El otro día caí en la cuenta de que el sitio donde paso más tiempo es la biblioteca pública de mi barrio. Voy casi a diario a consultar libros, a navegar en internet, a leer periódicos y revistas, a sacar o devolver textos y películas, a una conferencia o a la presentación de alguna novedad literaria. Es que, en realidad, no se trata de un simple almacén de libros sino de un centro comunitario que dinamiza la vida vecinal y, sobre todo, integra a los que “el sistema” pretende echar.
Cada que voy, y ya digo que voy mucho, me encuentro a un buen número de desempleados, jubilados, estudiantes, inmigrantes y hasta indigentes que, al igual que yo, aprovechan todos los servicios (gratuitos) que ofrece este edificio aparentemente anodino pero muy valioso y eficiente. Por eso estoy casi seguro de que la red de bibliotecas públicas que posee la ciudad es el servicio gubernamental que más beneficia y más agradecemos la mayoría de los habitantes de Madrid.
- Te recomendamos David Foster Wallace: el preceptor Laberinto
He pensado en todo esto mientras leía La biblioteca en llamas (Temas de Hoy), el más reciente libro de mi admirada Susan Orlean, una de las escritoras del staff de la revista The New Yorker, y autora de obras como El ladrón de orquídeas, cuya adaptación cinematográfica obtuvo un Oscar.

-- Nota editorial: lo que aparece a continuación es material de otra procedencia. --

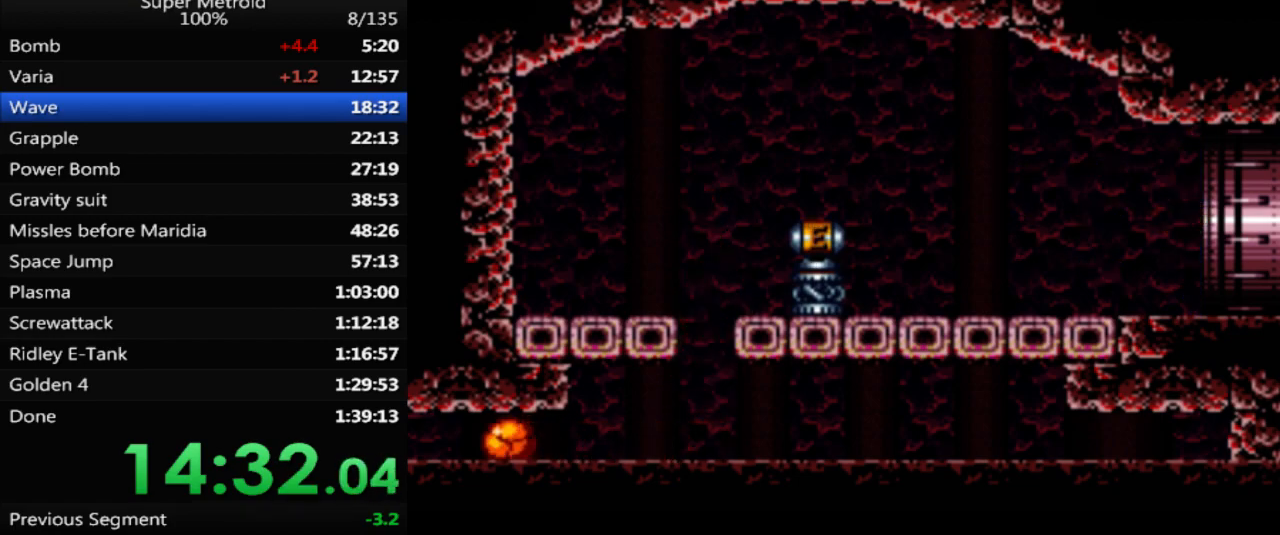
{"buttons": ["DPAD_LEFT"], "events": []}
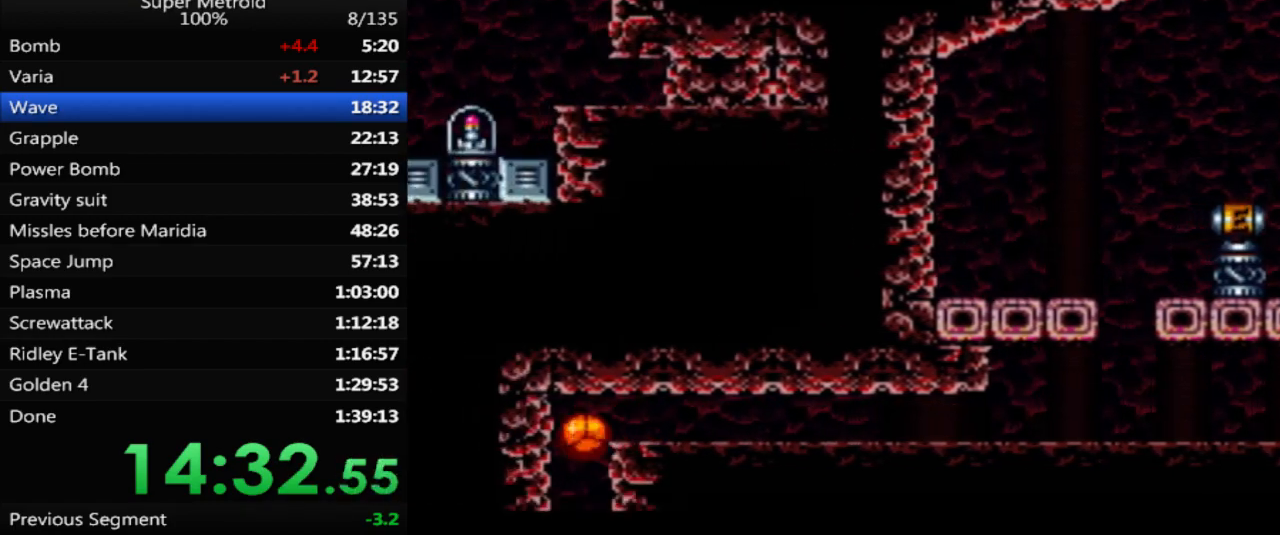
{"buttons": [], "events": [[17, "DPAD_LEFT", "up"], [100, "DPAD_UP", "down"], [217, "DPAD_UP", "up"]]}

Cuando Susan se trasladó a vivir a Los Ángeles comenzó a estresarse con la abundancia de atascos vehiculares y a buscar la manera de resignarse a que, tal vez, ya slo escribiría sobre celebridades o, con suerte, acerca de los migrantes que han realizado su “sueño americano” en California. Un día, a su hijo pequeño le dejaron de tarea que entrevistara a un personaje de los servicios urbanos. El niño pensó, claro, en un bombero, en un policía o en un barrendero. Susan le recomendó a alguien más “original”: un bibliotecario. Y lo llevó a la Biblioteca Central para llevar a cabo su misión escolar.
A media charla, el bibliotecario que los atendió mencionó que el espacio del acervo fue construido “después del incendio” y, a partir de ese momento, la periodista desplazó a su hijo en la formulación de las preguntas. Resulta que ahí, el 29 de abril de 1986, las llamas convirtieron 400 mil libros en cenizas y otros 700 mil quedaron muy dañados por el agua utilizada para apagar el fuego intencionado que duró siete horas. La noticia estuvo presente en la prensa local, pero fue desplazada a nivel nacional e internacional por el accidente nuclear de Chernóbil. “¿Quién querría quemar una biblioteca? ¿Por qué?”, se dijo a sí misma la mujer que había cambiado su apacible casa de Nueva York por una ciudad vertebrada por un sinfín de avenidas y abarrotada por millones de inmigrantes mexicanos y centroamericanos. Ahí había una historia que contar.´
Entusiasmada, Susan Orlean se dedicó a observar detenidamente cada área del edificio y probar su funcionalidad arquitectónica, a convivir con los trabajadores y los usuarios, a adentrarse en las colecciones de libros y documentos, a investigar sus orígenes, utilidad y trascendencia en la interacción de la vida citadina, a delinear su evolución a través de las acciones de sus distintos directores y, desde luego, a recrear el suceso que estuvo a punto de destruirla y a saber quién, cómo y por qué decidió hacerlo.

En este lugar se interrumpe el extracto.